Sperando di poter contribuire al dibattito aperto sulla scuola, dando voce ai protagonisti della DAD e delle lezioni in presenza ai tempi del Covid, pubblichiamo questa riflessione rimbalzata sui social di una docente di un liceo.

“Credo di aver vissuto oggi uno dei momenti più intensi della mia carriera da docente. Tutto è iniziato questa mattina, quando dopo un’ora di spiegazione in DaD, una delle mie alunne (per dovere di cronaca specifico che è una dall’8 facile, sempre attenta e presente a distanza e a scuola) mi ha detto: “Prof io non ho voglia più di ascoltarla, voglio che sia lei ad ascoltare me. Sono stanca, sto male, voglio una vita normale. Non mi importa dei tira e molla che fa la politica, il problema non è solo la didattica a distanza o in presenza, il problema è che nessuno ci chiede noi come stiamo, tanto noi non abbiamo problemi e facciamo solo capricci… A lei si è accodata tutta la classe…

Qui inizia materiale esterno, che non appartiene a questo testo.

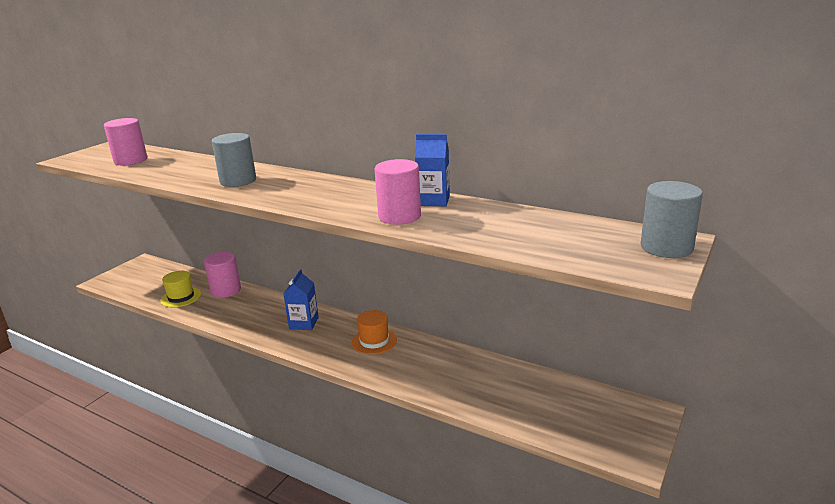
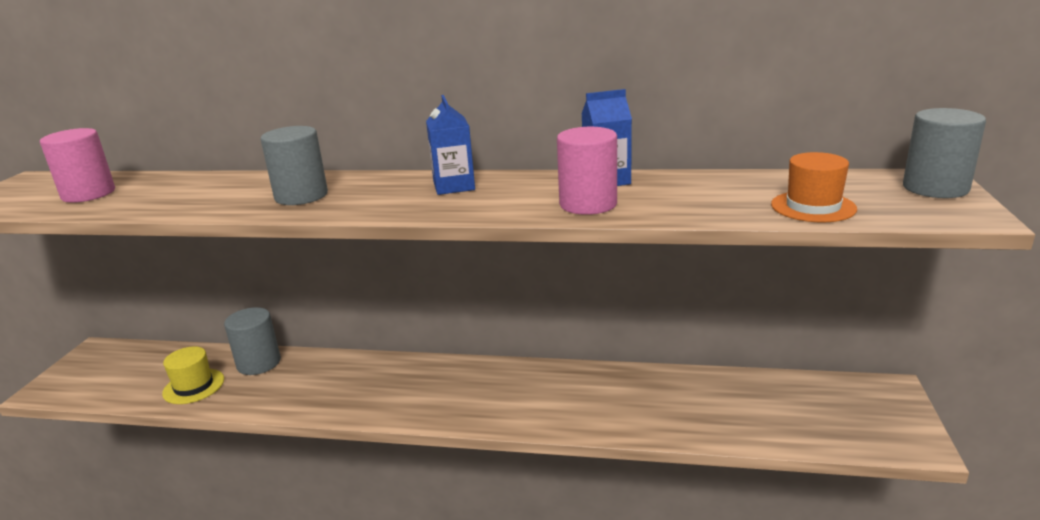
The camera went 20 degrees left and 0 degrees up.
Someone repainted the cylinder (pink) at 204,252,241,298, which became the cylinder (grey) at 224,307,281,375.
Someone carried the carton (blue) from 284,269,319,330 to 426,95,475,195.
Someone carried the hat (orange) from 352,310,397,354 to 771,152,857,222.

Li ho ascoltati… E mi sono sentita in colpa perché in questi mesi ho pensato solo a portare avanti il programma e ad avere valutazioni…. Ho chiuso il canale dell’empatia, tutta concentrata sulla ‘bella figura’ da fare con il ministero perché non si dica che in DaD si perde tempo! Ho smesso di essere insegnante e sono diventata una burocrate! E invece il tempo l’ho perso… Non mi sono accorta (non ho voluto farlo) che i miei alunni si stanno spegnendo, che si sentono impauriti dal futuro, e che vorrebbero solo più ascolto dagli adulti.

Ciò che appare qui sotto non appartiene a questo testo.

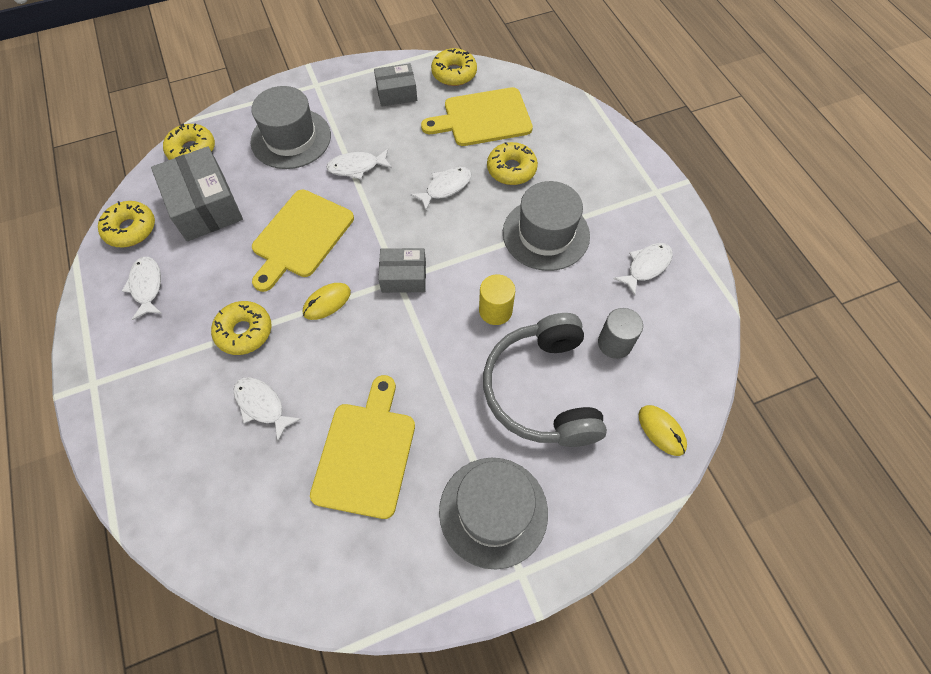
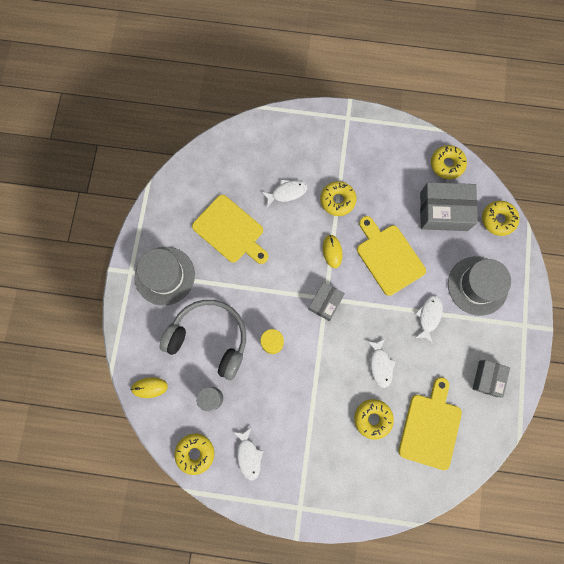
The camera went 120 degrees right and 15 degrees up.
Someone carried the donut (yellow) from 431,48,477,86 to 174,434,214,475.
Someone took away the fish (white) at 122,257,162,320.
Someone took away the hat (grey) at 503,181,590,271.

Ho pianto con loro, ho pianto per loro. Cari alunni vi chiedo scusa per avervi trattato come pratiche da smaltire, vi chiedo scusa se non ho ascoltato i vostri silenzi carichi di angoscia, vi chiedo scusa se non ho capito che dietro a quel compito non consegnato c’era l’apatia delle vostre giornate senza più colori. Cari ragazzi, non dobbiamo farvi spegnere, in fondo siete voi il nostro futuro”.